_AIM OF THE EXERCISE_: For this exercise, return exactly the lines of the material below that begin at the one with "43 247 35.96" and stop after the one with "355 288 23.18".

_RECORDS FOR THIS TASK_:
* * * *

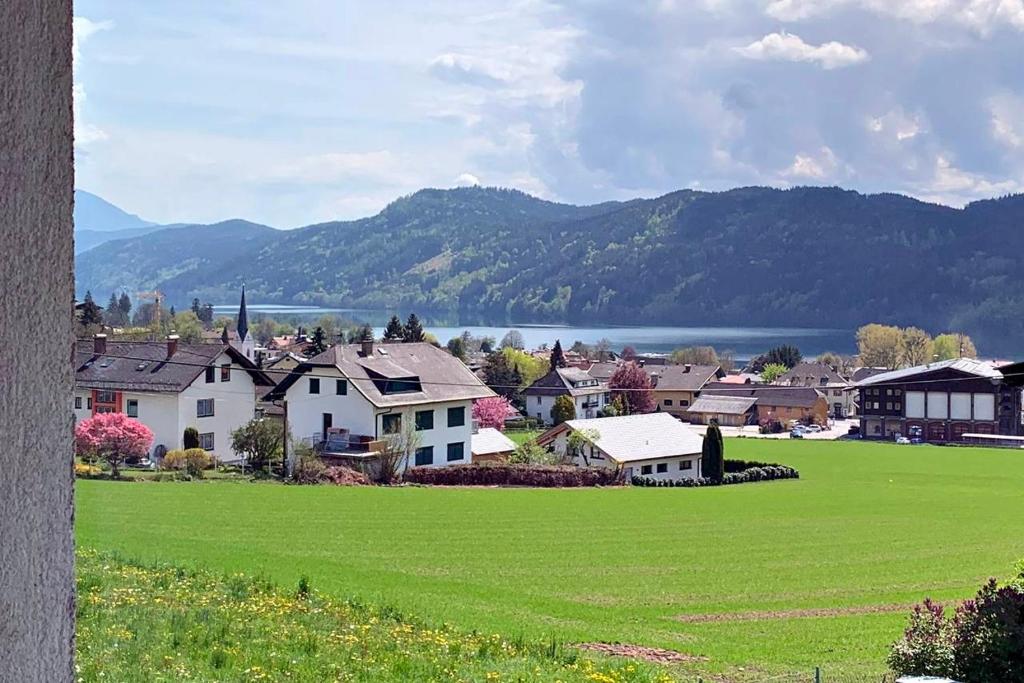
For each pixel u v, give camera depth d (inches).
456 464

* * * *

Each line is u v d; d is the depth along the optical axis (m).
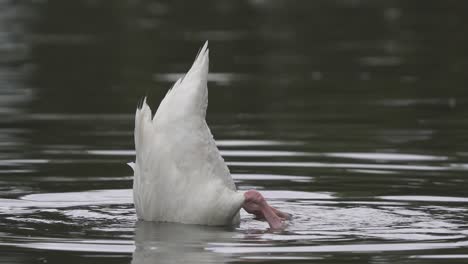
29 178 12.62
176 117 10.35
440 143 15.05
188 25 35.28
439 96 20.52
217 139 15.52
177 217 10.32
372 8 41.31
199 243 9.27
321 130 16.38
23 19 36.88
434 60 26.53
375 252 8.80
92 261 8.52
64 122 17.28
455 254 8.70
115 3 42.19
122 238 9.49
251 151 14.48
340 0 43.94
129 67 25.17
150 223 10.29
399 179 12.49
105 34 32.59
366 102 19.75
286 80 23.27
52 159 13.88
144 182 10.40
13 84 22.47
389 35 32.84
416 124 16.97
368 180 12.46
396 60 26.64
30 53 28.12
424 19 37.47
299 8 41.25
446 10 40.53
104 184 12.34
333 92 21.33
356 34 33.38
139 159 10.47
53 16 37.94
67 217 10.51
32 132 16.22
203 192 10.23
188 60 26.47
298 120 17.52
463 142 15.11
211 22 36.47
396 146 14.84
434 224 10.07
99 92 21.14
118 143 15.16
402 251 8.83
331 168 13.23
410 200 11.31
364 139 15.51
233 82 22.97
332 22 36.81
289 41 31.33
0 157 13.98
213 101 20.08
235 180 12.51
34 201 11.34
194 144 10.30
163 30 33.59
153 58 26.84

* * * *

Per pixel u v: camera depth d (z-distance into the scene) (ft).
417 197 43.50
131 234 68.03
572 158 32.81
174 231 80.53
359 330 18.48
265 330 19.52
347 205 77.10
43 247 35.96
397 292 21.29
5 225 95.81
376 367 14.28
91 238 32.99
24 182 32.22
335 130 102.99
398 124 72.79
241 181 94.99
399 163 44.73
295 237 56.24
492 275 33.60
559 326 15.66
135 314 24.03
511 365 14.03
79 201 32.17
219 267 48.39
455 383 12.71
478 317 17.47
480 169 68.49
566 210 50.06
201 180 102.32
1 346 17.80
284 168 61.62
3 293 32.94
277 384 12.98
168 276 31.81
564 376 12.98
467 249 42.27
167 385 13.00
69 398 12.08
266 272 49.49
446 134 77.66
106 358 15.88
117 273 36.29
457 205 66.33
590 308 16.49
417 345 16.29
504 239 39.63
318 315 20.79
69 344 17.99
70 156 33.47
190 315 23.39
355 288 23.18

* * * *

_RESPONSE BELOW_:
43 247 35.96
397 292 21.29
5 225 95.81
376 367 14.28
91 238 32.99
24 182 32.22
335 130 102.99
398 124 72.79
241 181 94.99
399 163 44.73
295 237 56.24
492 275 33.60
559 326 15.66
135 314 24.03
511 365 14.03
79 201 32.17
219 267 48.39
455 383 12.71
478 317 17.47
480 169 68.49
566 210 50.06
201 180 102.32
1 346 17.80
284 168 61.62
3 293 32.94
277 384 12.98
168 276 31.81
564 376 12.98
467 249 42.27
167 385 13.00
69 398 12.08
266 272 49.49
446 134 77.66
106 358 15.88
117 273 36.29
457 205 66.33
590 308 16.49
417 345 16.29
504 239 39.63
318 315 20.79
69 344 17.99
70 156 33.47
190 315 23.39
355 288 23.18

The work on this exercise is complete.